Uber alleges the city unlawfully gave an exclusive contract to Divvy’s operator after renegotiating the deal in April.

Police say between 12 and 15 people on Divvy bikes were involved in a carjacking July 26, 2020, in the 200 block of East Grand Avenue.
Divvy, an operation of the Lyft-owned Motivate, is at the center of contention between the two competing companies.
Ashlee Rezin/Sun-Times

The battle over the city’s bike-share program escalated Friday with Uber suing the city for allegedly providing Lyft, its chief competitor in the ride-share business, “a backroom monopoly” over Divvy services.

Uber’s lawsuit, filed in federal court Friday, alleges that the city’s Divvy contract, as it stands now, gives Lyft — which owns the operator of the contract, Motivate — a “new and sweeping exclusive right ... that would lock out all of [its] competitors.” Uber owns Jump, a dockless bike-share company seeking to do business in Chicago.

The contract between the city and Motivate was amended in April — just as Rahm Emanuel’s term as mayor was ending — to expand Divvy throughout the city, thereby giving Lyft exclusive ownership of the city’s bike-sharing services, the suit says.

“The amendment categorically transforms what in essence was a discrete operational deal for a traditional docked bike rental program into a sprawling and exclusive arrangement that granted one company a monopoly over the offering of increasingly valuable bike-share services on city streets,” the complaint states.

The suit claims it was granted in violation of public contracting laws.

Uber spokeswoman Kelley Quinn calls the amendment a “backroom monopoly [that] fails to bring bikes to all Chicago neighborhoods ... where they are needed most.”

Uber’s lawsuit aims to nullify the city’s bike-share agreement.
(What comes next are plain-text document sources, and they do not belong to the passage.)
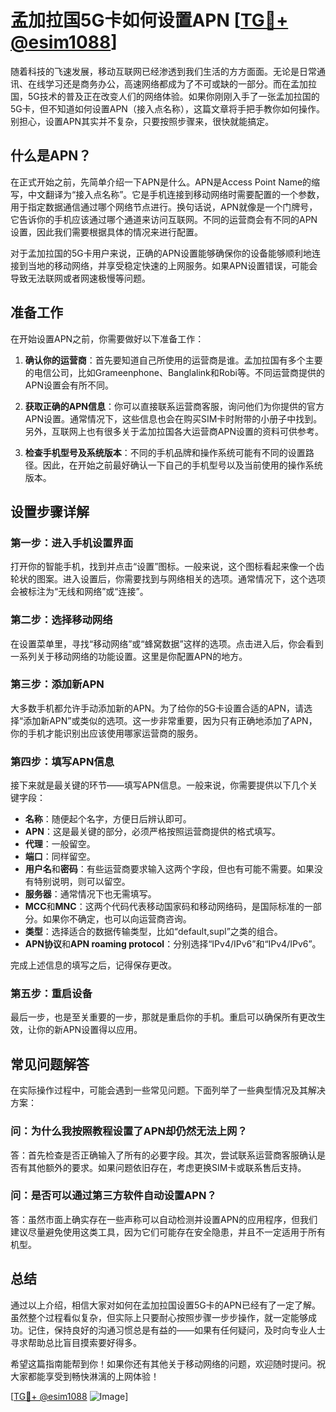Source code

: # 孟加拉国5G卡如何设置APN [[TG💪+ @esim1088](https://t.me/s/esim1088)]

随着科技的飞速发展，移动互联网已经渗透到我们生活的方方面面。无论是日常通讯、在线学习还是商务办公，高速网络都成为了不可或缺的一部分。而在孟加拉国，5G技术的普及正在改变人们的网络体验。如果你刚刚入手了一张孟加拉国的5G卡，但不知道如何设置APN（接入点名称），这篇文章将手把手教你如何操作。别担心，设置APN其实并不复杂，只要按照步骤来，很快就能搞定。

## 什么是APN？

在正式开始之前，先简单介绍一下APN是什么。APN是Access Point Name的缩写，中文翻译为“接入点名称”。它是手机连接到移动网络时需要配置的一个参数，用于指定数据通信通过哪个网络节点进行。换句话说，APN就像是一个门牌号，它告诉你的手机应该通过哪个通道来访问互联网。不同的运营商会有不同的APN设置，因此我们需要根据具体的情况来进行配置。

对于孟加拉国的5G卡用户来说，正确的APN设置能够确保你的设备能够顺利地连接到当地的移动网络，并享受稳定快速的上网服务。如果APN设置错误，可能会导致无法联网或者网速极慢等问题。

## 准备工作

在开始设置APN之前，你需要做好以下准备工作：

1. **确认你的运营商**：首先要知道自己所使用的运营商是谁。孟加拉国有多个主要的电信公司，比如Grameenphone、Banglalink和Robi等。不同运营商提供的APN设置会有所不同。
   
2. **获取正确的APN信息**：你可以直接联系运营商客服，询问他们为你提供的官方APN设置。通常情况下，这些信息也会在购买SIM卡时附带的小册子中找到。另外，互联网上也有很多关于孟加拉国各大运营商APN设置的资料可供参考。

3. **检查手机型号及系统版本**：不同的手机品牌和操作系统可能有不同的设置路径。因此，在开始之前最好确认一下自己的手机型号以及当前使用的操作系统版本。

## 设置步骤详解

### 第一步：进入手机设置界面

打开你的智能手机，找到并点击“设置”图标。一般来说，这个图标看起来像一个齿轮状的图案。进入设置后，你需要找到与网络相关的选项。通常情况下，这个选项会被标注为“无线和网络”或“连接”。

### 第二步：选择移动网络

在设置菜单里，寻找“移动网络”或“蜂窝数据”这样的选项。点击进入后，你会看到一系列关于移动网络的功能设置。这里是你配置APN的地方。

### 第三步：添加新APN

大多数手机都允许手动添加新的APN。为了给你的5G卡设置合适的APN，请选择“添加新APN”或类似的选项。这一步非常重要，因为只有正确地添加了APN，你的手机才能识别出应该使用哪家运营商的服务。

### 第四步：填写APN信息

接下来就是最关键的环节——填写APN信息。一般来说，你需要提供以下几个关键字段：
- **名称**：随便起个名字，方便日后辨认即可。
- **APN**：这是最关键的部分，必须严格按照运营商提供的格式填写。
- **代理**：一般留空。
- **端口**：同样留空。
- **用户名**和**密码**：有些运营商要求输入这两个字段，但也有可能不需要。如果没有特别说明，则可以留空。
- **服务器**：通常情况下也无需填写。
- **MCC**和**MNC**：这两个代码代表移动国家码和移动网络码，是国际标准的一部分。如果你不确定，也可以向运营商咨询。
- **类型**：选择适合的数据传输类型，比如“default,supl”之类的组合。
- **APN协议**和**APN roaming protocol**：分别选择“IPv4/IPv6”和“IPv4/IPv6”。

完成上述信息的填写之后，记得保存更改。

### 第五步：重启设备

最后一步，也是至关重要的一步，那就是重启你的手机。重启可以确保所有更改生效，让你的新APN设置得以应用。

## 常见问题解答

在实际操作过程中，可能会遇到一些常见问题。下面列举了一些典型情况及其解决方案：

### 问：为什么我按照教程设置了APN却仍然无法上网？
答：首先检查是否正确输入了所有的必要字段。其次，尝试联系运营商客服确认是否有其他额外的要求。如果问题依旧存在，考虑更换SIM卡或联系售后支持。

### 问：是否可以通过第三方软件自动设置APN？
答：虽然市面上确实存在一些声称可以自动检测并设置APN的应用程序，但我们建议尽量避免使用这类工具，因为它们可能存在安全隐患，并且不一定适用于所有机型。

## 总结

通过以上介绍，相信大家对如何在孟加拉国设置5G卡的APN已经有了一定了解。虽然整个过程看似复杂，但实际上只要耐心按照步骤一步步操作，就一定能够成功。记住，保持良好的沟通习惯总是有益的——如果有任何疑问，及时向专业人士寻求帮助总比盲目摸索要好得多。

希望这篇指南能帮到你！如果你还有其他关于移动网络的问题，欢迎随时提问。祝大家都能享受到畅快淋漓的上网体验！

[[TG💪+ @esim1088](https://t.me/s/esim1088) ![Image](https://i.postimg.cc/4NQfJmqS/Snipaste-2025-05-13-00-14-12.png)]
The company claimed it could provide more dockless bikes than arranged under the contract and serve the entire city, not just neighborhoods with docking stations for the bikes.

The modified agreement, which the suit says was hastily approved by the City Council, was met with some community backlash after its announcement in April.

City officials could not be reached for comment Friday. A representative of Lyft also could not be reached.

The Sun-Times reported in April that South and West side community leaders said it perpetuated inequity in their neighborhoods because it provided for fewer bikes than other areas.

The suit also seeks legal fees and other relief the court deems proper.